O cheiro dela parecia colado do lado de dentro das minhas narinas e oxigenava meu cérebro. Usei a razão, meu maior patrimônio, para verbalizar a mim mesmo que não mais deixaria coisas assim acontecerem.
A verdade é que meu coração estava partido, mas eu jamais admitiria publicamente. Só eu precisava saber disso.
Ao sair do restaurante, Antonia usou a liberdade verbal na mesma intensidade física do abraço inesperado que lhe desferi na chegada. Parecia preocupada comigo:
- Onde está aquela alegria da chegada? – perguntou
- Ficou na cozinha. – respondi, secamente.
- Posso caminhar um pouco contigo? – perguntou.
Percebendo a grosseria prévia, me desculpei com um "é claro".
Eram quase duas da manhã, Toni caminhava tranquilo e Antonia ia logo ao meu lado. É engraçado. Trabalhávamos juntos há quase três anos e nossos assuntos sempre foram trivialidades como política, comida – é claro, e até mesmo futebol. Eu sabia muito pouco sobre sua vida, embora a conhecesse bem pela gentileza com os clientes. Caminhávamos em silêncio, mas meu coração fazia barulho pensando em Diana com Fábio. Eu nunca mais esqueceria o nome dele. Meu coração revolvia um ciúme estúpido e infundado enquanto minha mente parecia incrédula com meu próprio comportamento. Antonia quebrou o silêncio.
- Sabe, eu sempre fico olhando você sair sozinho do restaurante com seu cão-guia e fico pensando o quanto você é um cara incrível. Se eu te conhecesse hoje, jamais passaria pela minha cabeça que não pode ver.
Esse tipo de comentário me tirava do sério. Naquele dia, então, foi a gota d'água. Qualquer menção a uma superioridade ou inferioridade por conta da minha condição me deixava irado.

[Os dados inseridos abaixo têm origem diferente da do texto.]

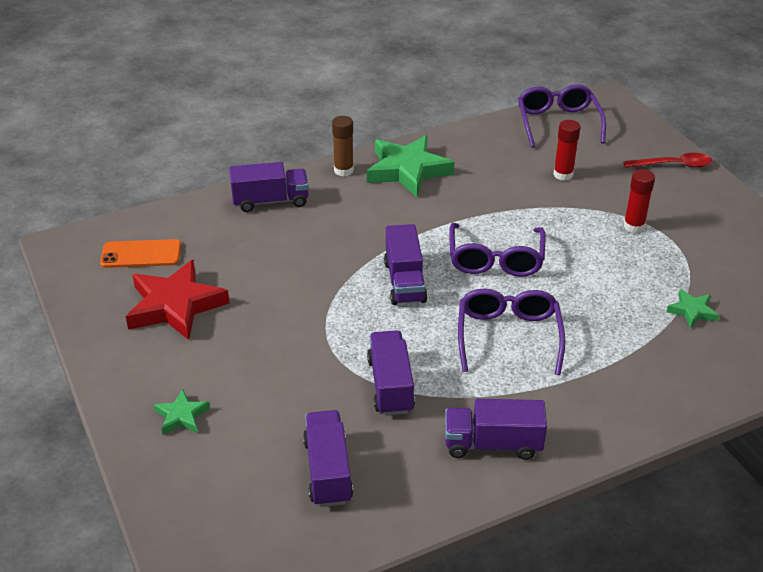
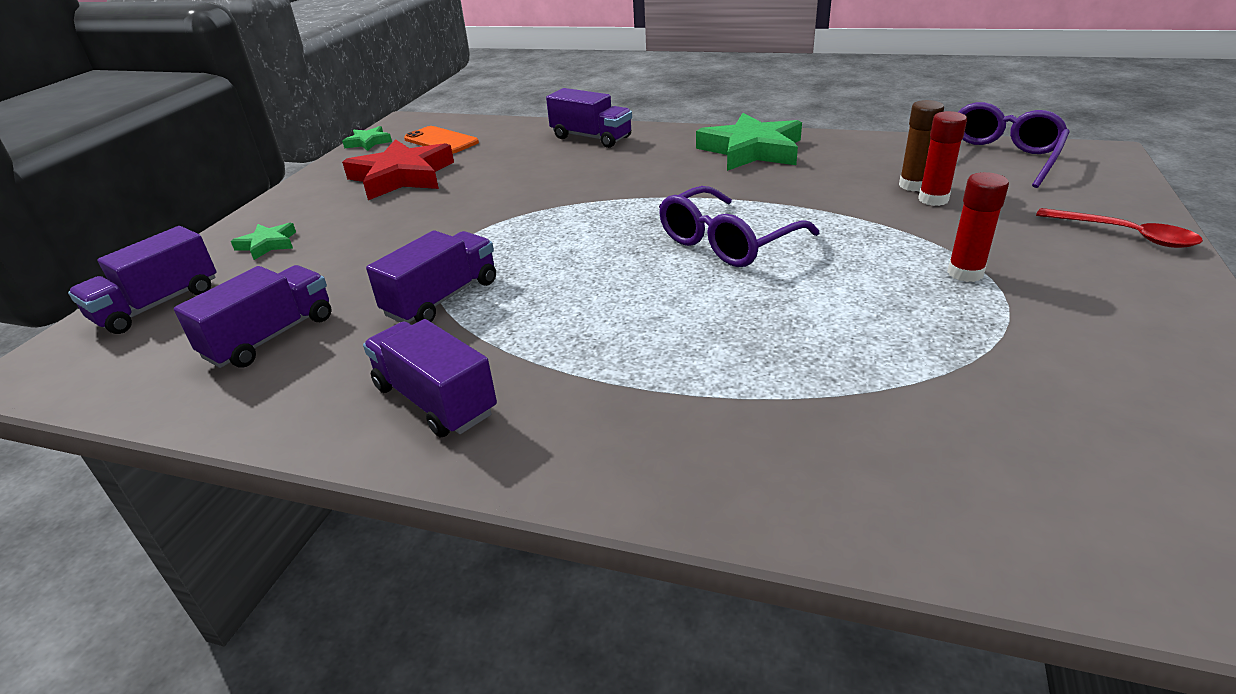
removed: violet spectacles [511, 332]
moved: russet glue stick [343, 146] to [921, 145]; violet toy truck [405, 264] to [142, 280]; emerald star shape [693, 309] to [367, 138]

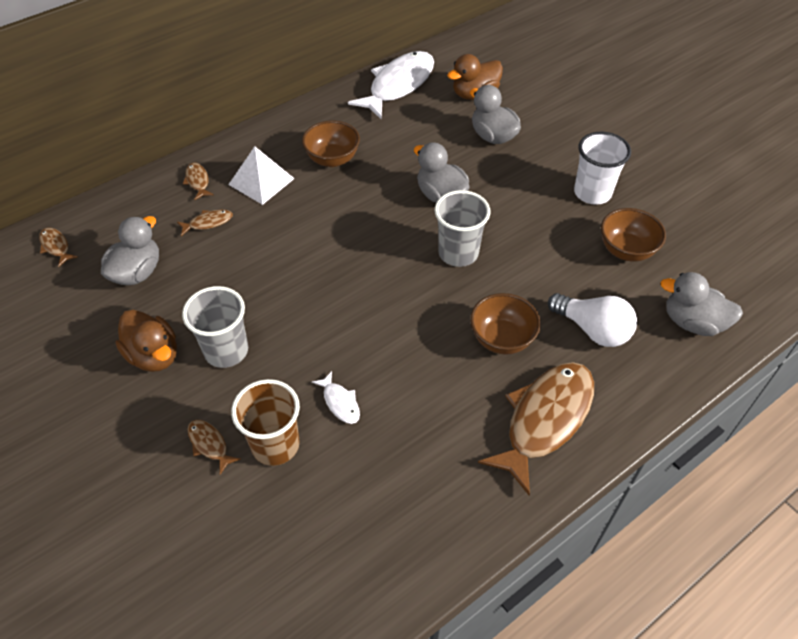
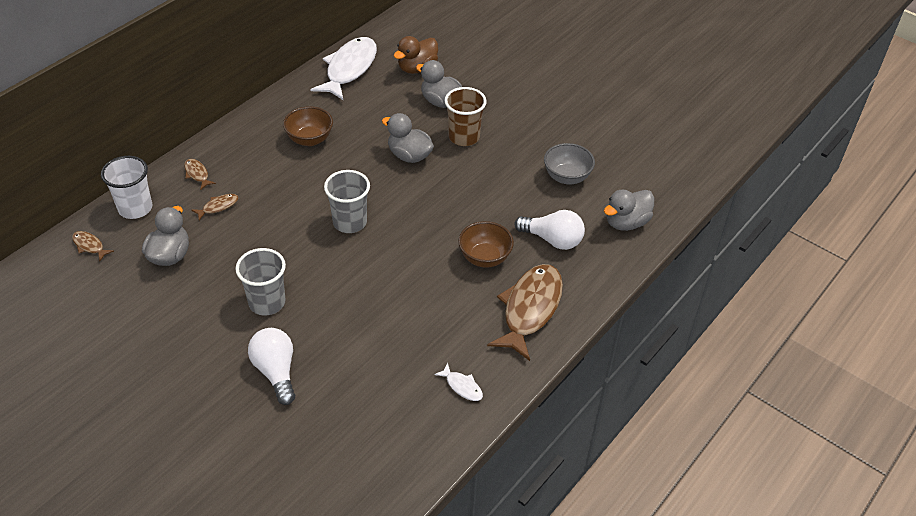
removed: white solid pyramid [261, 175]; russet toy duck [146, 341]
moved: white cup [602, 168] to [126, 187]; gray cup [462, 228] to [347, 201]; white fish [336, 397] to [458, 382]; russet cup [265, 422] to [466, 116]
replaced: russet fish [214, 447] to white bulb [271, 366]
recoloured: russet bowl [633, 235] to gray bowl [569, 163]
turned: gray toy duck [701, 304] = [629, 210] 45 degrees counterclockwise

Parei de súbito, me virei em sua direção e disse, firme:
- Eu não preciso da sua admiração. Eu não preciso da sua compaixão.

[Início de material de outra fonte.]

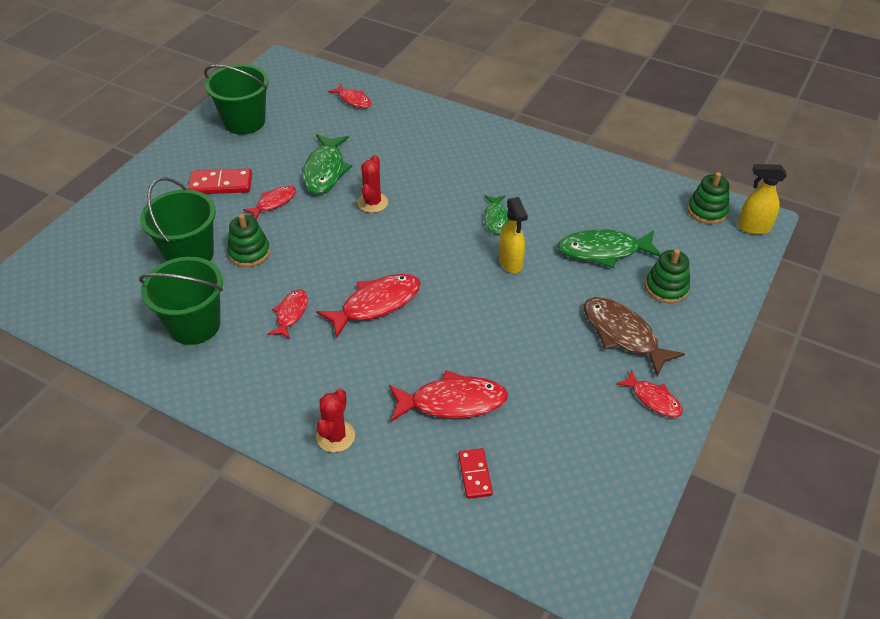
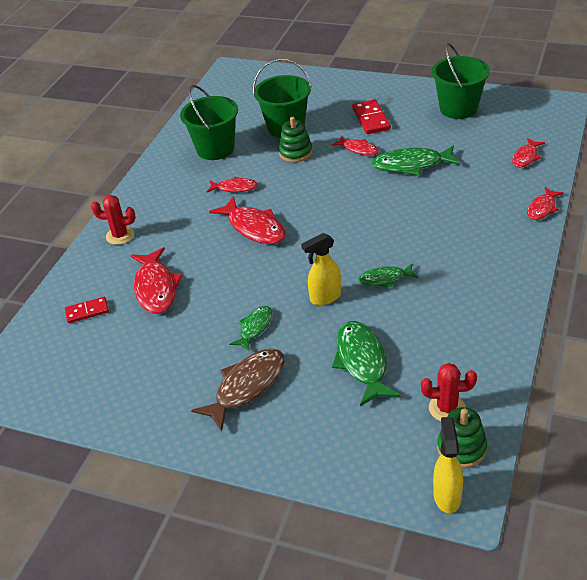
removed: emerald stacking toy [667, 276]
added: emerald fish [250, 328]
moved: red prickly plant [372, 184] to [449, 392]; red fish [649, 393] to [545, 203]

Senti que ela ofegou, nervosa, culpando-se por ter invadido um terreno de intimidade que ainda não existia entre nós.
- Caramba, Érico, me desculpa. Eu nunca quis dizer que...

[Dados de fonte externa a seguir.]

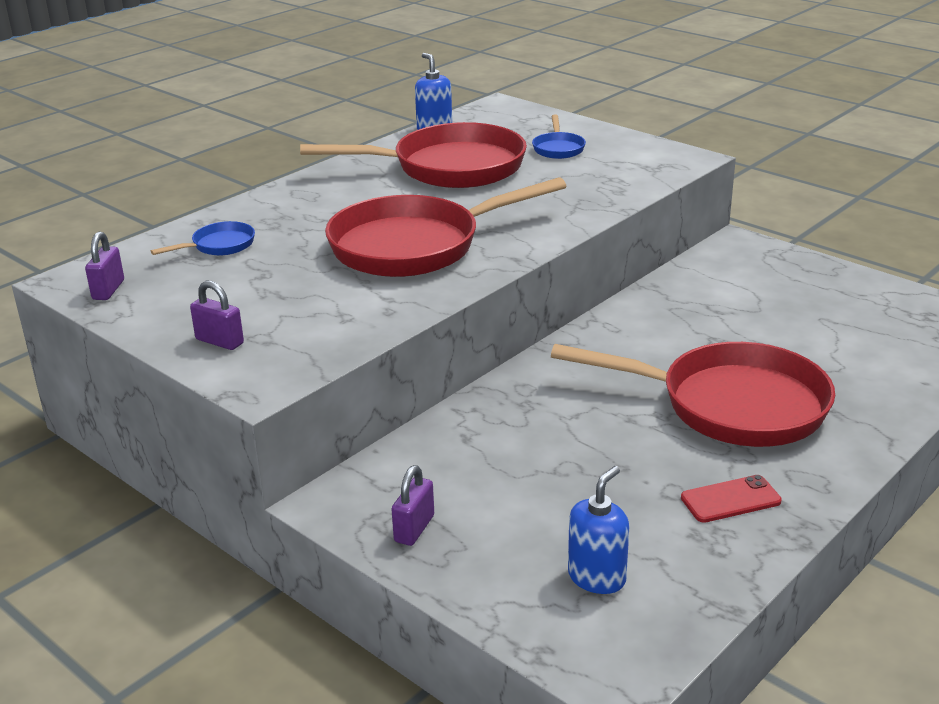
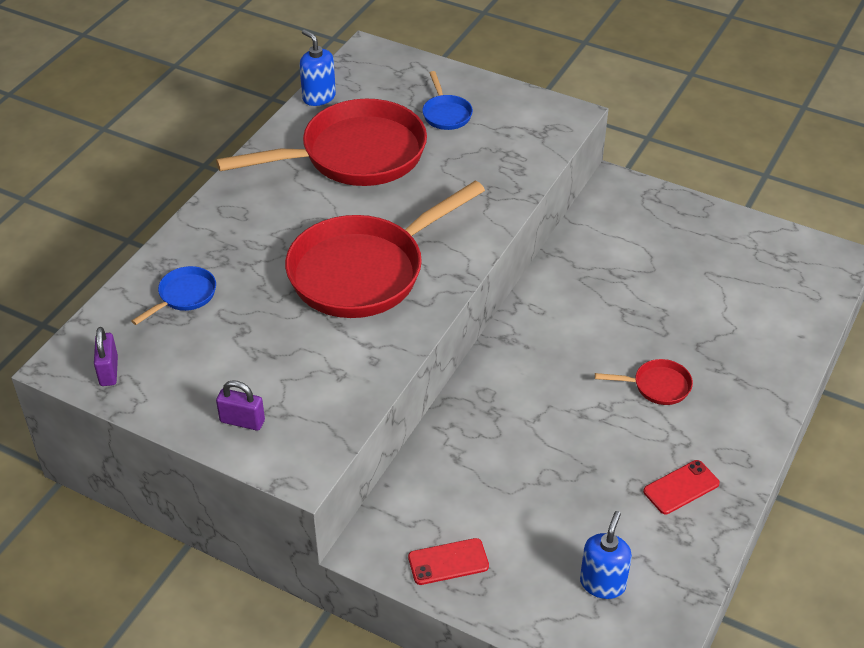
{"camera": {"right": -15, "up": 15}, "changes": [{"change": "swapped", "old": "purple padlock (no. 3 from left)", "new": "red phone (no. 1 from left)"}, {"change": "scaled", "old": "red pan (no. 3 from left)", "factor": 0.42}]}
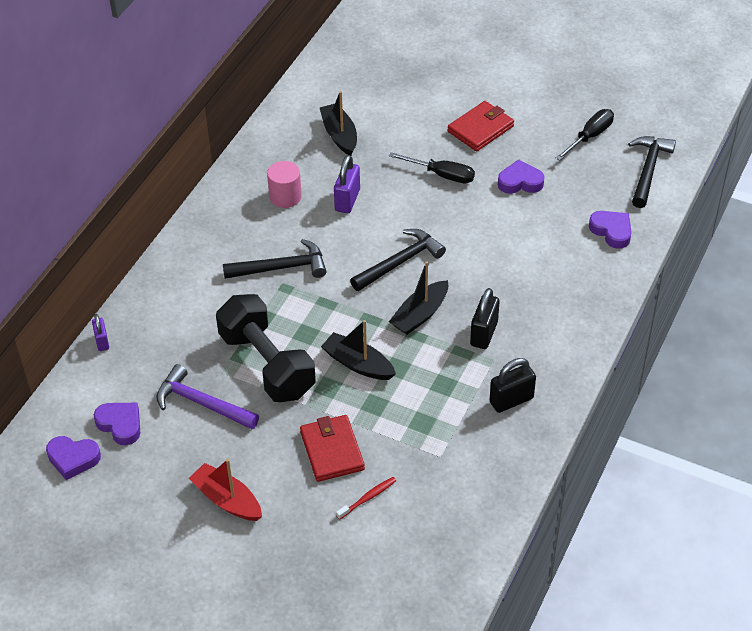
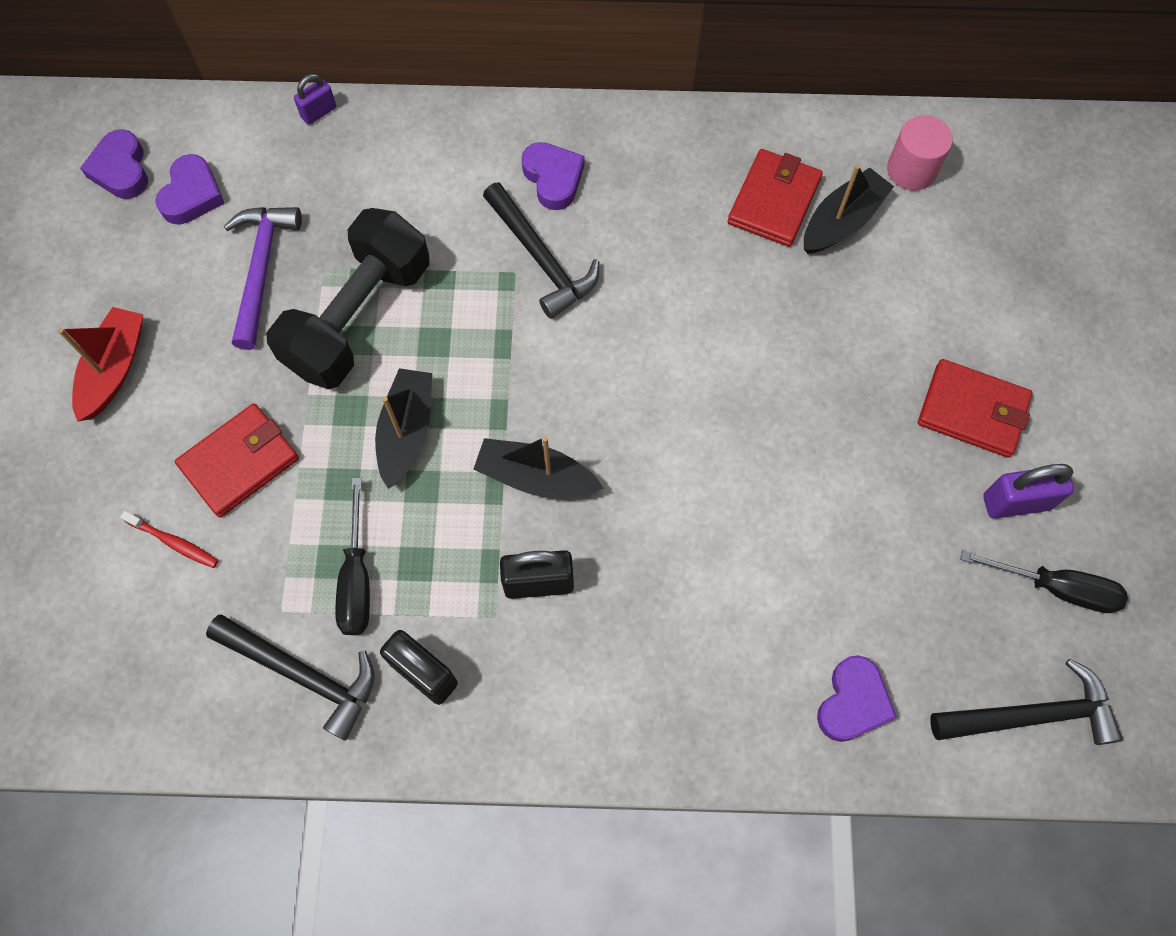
{"camera": {"right": 65, "up": 20}, "changes": [{"change": "shifted", "old": "pink cylinder"}, {"change": "shifted", "old": "purple padlock (no. 2 from left)"}, {"change": "shifted", "old": "black hammer (no. 2 from left in the first image)", "new": "black hammer (no. 1 from left)"}, {"change": "shifted", "old": "black screwdriver (no. 1 from left)"}, {"change": "shifted", "old": "purple heart (no. 3 from left)"}, {"change": "new", "new": "red wallet (no. 2 from left)"}]}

- Até amanhã, Antonia. – interrompi.
Senti que os passos ao meu lado pararam enquanto eu prosseguia minha caminhada. Ouvi um choro contido, mas estava com raiva e não quis voltar naquele momento para me desculpar.
O dia tinha sido, oficialmente, um desastre.
Em casa, chorei até dormir, sem saber como a minha vida podia ter virado de cabeça pra baixo tão rápido.